Questo modello può portare alle strutture ibride, in cui si combinano i vari approcci (funzionale,
divisionale, a matrice) e che tendono ad essere utilizzate in ambienti in rapidi cambiamenti
perché garantiscono una maggiore flessibilità. Ad esempio, in un'azienda con diverse linee di
prodotto è applicabile una soluzione divisionale dove le funzioni specifiche per ogni linea sono
determinate nella divisione, mentre altre funzioni sono accentrate nella sede centrale. Una
struttura ibrida può essere divisionale+funzionale oppure può essere orizzontale+funzionale.
Inadeguatezza strutturale: le decisioni vengono ritardate o non sono accurate (es.
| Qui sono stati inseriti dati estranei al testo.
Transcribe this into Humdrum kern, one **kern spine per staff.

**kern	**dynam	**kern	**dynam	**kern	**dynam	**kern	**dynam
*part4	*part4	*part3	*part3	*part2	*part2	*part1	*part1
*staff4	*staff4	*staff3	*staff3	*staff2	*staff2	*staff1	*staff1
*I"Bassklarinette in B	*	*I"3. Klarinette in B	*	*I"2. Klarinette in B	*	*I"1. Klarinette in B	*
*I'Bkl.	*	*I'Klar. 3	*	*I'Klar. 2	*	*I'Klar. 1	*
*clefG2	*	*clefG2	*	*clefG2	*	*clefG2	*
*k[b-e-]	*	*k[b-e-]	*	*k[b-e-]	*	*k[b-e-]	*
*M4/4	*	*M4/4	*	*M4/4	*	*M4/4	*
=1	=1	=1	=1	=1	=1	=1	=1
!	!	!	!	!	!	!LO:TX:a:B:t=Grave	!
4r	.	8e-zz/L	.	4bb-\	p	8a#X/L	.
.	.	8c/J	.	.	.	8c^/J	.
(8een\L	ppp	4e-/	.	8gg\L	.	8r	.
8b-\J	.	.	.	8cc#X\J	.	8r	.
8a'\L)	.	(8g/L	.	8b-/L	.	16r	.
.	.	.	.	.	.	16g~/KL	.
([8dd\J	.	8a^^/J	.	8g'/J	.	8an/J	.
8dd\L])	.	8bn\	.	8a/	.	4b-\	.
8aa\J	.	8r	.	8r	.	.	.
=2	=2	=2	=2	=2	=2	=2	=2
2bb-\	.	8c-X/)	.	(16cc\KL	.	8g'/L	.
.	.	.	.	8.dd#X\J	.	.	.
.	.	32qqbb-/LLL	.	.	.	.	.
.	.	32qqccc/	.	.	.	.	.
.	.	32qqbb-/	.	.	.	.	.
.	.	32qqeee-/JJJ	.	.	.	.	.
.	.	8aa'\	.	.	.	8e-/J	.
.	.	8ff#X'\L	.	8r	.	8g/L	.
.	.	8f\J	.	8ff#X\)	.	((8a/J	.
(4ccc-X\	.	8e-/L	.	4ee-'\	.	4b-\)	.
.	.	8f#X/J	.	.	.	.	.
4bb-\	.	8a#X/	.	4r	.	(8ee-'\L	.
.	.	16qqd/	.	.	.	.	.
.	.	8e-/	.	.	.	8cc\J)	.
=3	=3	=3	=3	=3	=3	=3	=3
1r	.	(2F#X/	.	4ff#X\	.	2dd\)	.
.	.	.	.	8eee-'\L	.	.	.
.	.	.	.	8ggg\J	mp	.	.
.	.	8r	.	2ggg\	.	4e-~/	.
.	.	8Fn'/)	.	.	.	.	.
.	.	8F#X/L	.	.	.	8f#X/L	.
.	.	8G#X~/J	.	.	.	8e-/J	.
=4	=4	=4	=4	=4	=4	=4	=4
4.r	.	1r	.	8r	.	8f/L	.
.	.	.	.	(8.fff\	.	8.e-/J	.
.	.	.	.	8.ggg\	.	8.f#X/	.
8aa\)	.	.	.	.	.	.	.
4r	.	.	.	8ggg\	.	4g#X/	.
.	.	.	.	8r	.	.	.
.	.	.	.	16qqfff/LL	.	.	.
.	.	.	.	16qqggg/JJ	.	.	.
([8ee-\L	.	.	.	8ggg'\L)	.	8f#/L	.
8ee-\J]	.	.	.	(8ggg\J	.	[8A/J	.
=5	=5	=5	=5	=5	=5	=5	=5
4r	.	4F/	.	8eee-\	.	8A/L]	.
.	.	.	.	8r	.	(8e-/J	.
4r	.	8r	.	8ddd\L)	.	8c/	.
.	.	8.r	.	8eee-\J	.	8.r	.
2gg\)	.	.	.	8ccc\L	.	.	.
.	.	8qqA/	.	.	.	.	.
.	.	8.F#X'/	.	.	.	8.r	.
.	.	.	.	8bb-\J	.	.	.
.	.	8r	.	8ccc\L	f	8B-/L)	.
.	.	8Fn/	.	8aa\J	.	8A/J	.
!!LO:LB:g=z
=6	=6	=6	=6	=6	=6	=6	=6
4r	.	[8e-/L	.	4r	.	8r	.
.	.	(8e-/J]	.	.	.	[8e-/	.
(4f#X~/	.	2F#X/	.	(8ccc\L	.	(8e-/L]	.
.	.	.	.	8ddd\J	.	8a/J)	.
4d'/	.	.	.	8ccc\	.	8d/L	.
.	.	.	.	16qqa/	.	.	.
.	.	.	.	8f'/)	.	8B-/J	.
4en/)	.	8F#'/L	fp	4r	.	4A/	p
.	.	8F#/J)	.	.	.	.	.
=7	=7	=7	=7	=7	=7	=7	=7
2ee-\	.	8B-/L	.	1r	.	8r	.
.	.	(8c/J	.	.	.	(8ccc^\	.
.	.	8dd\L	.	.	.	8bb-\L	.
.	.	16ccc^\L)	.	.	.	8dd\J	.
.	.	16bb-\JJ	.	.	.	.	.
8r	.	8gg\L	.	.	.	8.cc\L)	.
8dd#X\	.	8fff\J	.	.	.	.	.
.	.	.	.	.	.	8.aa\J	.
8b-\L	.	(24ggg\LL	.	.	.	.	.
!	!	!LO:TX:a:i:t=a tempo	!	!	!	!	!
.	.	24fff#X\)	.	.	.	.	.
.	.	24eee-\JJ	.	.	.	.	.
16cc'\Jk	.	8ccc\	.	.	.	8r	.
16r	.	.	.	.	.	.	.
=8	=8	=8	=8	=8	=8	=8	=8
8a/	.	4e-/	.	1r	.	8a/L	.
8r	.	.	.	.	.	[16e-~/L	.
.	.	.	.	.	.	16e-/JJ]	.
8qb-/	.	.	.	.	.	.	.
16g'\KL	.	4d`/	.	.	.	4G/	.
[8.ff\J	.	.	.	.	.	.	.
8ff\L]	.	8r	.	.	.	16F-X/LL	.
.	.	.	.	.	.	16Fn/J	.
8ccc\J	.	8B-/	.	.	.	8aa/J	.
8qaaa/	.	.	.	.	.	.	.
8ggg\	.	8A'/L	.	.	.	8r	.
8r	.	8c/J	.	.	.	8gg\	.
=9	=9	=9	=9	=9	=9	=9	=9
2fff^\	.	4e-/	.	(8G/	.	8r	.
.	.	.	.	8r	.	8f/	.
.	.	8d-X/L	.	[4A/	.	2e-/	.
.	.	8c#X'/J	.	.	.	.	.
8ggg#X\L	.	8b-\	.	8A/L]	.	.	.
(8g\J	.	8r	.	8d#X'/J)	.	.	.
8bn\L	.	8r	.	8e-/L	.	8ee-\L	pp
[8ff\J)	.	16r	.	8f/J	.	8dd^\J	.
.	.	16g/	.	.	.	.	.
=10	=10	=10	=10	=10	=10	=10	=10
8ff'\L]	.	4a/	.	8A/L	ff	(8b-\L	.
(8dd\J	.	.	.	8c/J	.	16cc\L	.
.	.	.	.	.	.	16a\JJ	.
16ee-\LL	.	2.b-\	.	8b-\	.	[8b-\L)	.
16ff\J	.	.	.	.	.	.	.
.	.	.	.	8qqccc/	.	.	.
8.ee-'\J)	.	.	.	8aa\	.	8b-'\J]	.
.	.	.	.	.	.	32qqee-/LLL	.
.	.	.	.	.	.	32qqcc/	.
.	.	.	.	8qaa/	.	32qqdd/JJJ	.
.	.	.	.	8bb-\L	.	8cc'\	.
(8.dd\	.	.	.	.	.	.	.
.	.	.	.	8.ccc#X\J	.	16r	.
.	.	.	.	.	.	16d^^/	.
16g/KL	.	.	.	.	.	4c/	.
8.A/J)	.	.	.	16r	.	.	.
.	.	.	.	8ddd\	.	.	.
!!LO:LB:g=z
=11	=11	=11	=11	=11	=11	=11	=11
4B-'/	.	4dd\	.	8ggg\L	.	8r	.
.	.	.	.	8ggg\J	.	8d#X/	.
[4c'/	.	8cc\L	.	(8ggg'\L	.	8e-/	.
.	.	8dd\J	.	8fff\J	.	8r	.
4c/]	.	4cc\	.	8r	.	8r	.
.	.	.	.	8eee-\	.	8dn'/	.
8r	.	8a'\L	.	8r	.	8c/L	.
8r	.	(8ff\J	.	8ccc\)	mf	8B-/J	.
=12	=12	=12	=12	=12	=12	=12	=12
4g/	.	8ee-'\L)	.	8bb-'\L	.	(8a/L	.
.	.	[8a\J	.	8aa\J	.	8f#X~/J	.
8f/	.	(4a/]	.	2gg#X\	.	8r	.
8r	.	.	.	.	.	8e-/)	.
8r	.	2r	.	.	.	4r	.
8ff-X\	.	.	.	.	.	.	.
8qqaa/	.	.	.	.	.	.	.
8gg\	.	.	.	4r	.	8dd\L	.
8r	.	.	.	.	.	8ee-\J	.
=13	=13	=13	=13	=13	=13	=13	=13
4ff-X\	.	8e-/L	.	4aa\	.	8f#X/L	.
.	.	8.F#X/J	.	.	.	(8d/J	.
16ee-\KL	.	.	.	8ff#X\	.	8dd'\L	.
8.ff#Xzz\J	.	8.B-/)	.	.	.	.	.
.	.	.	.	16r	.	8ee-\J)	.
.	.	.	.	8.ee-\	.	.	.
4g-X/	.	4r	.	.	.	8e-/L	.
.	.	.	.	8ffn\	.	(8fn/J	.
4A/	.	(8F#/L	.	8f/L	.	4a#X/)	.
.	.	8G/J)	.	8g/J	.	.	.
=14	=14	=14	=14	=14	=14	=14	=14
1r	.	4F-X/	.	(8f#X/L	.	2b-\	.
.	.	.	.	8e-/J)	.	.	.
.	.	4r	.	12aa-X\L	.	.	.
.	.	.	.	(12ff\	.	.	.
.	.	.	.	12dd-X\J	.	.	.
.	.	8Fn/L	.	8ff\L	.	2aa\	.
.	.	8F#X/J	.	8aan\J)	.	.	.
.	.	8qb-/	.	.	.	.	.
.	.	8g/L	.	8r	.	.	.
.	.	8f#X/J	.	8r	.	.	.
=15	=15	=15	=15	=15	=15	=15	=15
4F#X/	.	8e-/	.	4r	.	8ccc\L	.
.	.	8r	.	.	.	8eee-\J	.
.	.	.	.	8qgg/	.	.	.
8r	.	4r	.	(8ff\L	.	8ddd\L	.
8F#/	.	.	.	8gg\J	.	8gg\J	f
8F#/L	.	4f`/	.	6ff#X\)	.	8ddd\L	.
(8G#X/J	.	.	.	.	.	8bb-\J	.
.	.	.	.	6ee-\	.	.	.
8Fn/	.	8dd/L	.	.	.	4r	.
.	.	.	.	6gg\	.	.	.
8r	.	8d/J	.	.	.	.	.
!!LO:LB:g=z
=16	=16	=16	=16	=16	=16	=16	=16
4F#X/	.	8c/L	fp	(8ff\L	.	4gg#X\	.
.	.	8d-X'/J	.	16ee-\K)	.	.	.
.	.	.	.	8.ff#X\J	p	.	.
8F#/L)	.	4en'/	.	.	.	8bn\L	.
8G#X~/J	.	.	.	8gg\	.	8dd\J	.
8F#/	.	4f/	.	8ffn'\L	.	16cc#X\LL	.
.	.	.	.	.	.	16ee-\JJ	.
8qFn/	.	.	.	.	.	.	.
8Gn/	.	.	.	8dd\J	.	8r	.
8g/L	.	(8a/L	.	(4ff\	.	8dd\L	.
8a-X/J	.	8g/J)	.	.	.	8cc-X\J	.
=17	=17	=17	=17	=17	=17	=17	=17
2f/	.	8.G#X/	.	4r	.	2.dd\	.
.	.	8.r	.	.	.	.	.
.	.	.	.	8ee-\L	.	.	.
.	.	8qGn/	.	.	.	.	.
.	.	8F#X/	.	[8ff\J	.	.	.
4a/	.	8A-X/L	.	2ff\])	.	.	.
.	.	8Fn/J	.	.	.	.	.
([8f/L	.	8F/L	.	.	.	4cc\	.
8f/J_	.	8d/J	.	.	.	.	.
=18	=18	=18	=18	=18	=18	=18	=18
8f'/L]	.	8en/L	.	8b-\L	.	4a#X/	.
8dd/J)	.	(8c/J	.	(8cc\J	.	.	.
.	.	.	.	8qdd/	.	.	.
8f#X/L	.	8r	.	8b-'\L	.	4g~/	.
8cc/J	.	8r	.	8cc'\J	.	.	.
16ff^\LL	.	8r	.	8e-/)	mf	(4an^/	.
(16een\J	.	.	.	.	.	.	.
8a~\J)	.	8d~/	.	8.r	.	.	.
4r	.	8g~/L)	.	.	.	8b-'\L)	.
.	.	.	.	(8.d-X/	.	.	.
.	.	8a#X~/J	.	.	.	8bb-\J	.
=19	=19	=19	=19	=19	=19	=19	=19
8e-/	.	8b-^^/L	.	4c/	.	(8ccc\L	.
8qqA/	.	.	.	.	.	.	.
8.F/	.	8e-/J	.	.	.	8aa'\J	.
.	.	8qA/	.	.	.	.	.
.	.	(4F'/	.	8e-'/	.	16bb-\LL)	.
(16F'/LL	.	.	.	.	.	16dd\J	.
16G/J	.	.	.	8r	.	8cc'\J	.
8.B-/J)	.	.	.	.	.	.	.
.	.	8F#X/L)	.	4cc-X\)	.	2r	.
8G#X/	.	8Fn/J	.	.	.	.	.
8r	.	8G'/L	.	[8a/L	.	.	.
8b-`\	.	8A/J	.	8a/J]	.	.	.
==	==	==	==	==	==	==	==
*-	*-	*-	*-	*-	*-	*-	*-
I decisori
possono essere sopra caricati, i collegamenti informativi possono risultare inadeguati),
l'organizzazione non reagisce in maniera innovativa all'ambiente che cambia e si riscontra un alto
tasso di conflittualità.
Disfunzioni organizzative: possono essere
Duplicazioni di attività: carenze di integrazione che producono uno spreco di risorse;
Lacune: attività non svolte perché ciascun organo interessato le reputa di competenza altrui;
E incoerenza delle azioni di due o più organi: non si rispettano le relazioni di consequenzialità e
complementarietà tra diverse azioni, come ad esempio progettare un intervento sulla struttura
organizzativa senza valutare gli aspetti in termini di gestione del personale.
Buona soluzione organizzativa: consente di mantenere una motivazione, agevola l'integrazione
tra le diverse persone rispetto agli obiettivi della organizzazione, consente una diffusa
responsabilizzazione di vari livelli, individuali e di gruppo, promuovendo anche la ricerca di
soluzioni innovative, si mostra flessibile rispetto ai mutamenti e alla complessità della domanda
esterna e favorisce lo sviluppo di un maggior grado di collaborazione, promuovendo la creazione
di team che superano sia ai confini tra le diverse aree dell'organizzazione, sia i confini tra le
diverse organizzazioni.
Due approcci: se si concentra l'attenzione sugli individui nelle organizzazioni, si parla di
comportamento organizzativo, che studia aspetti come la motivazione, gli stili di direzione e la
leadership, le differenze soggettive. Se si concentra l'attenzione sulle organizzazioni, si usano le
torri organizzative, che si occupano di analizzare le modalità più opportune per aggregare le
persone e evidenziare le differenze strutturali. Persone e gruppi si influenzano a vicenda,
pertanto i due approcci andrebbero integrati.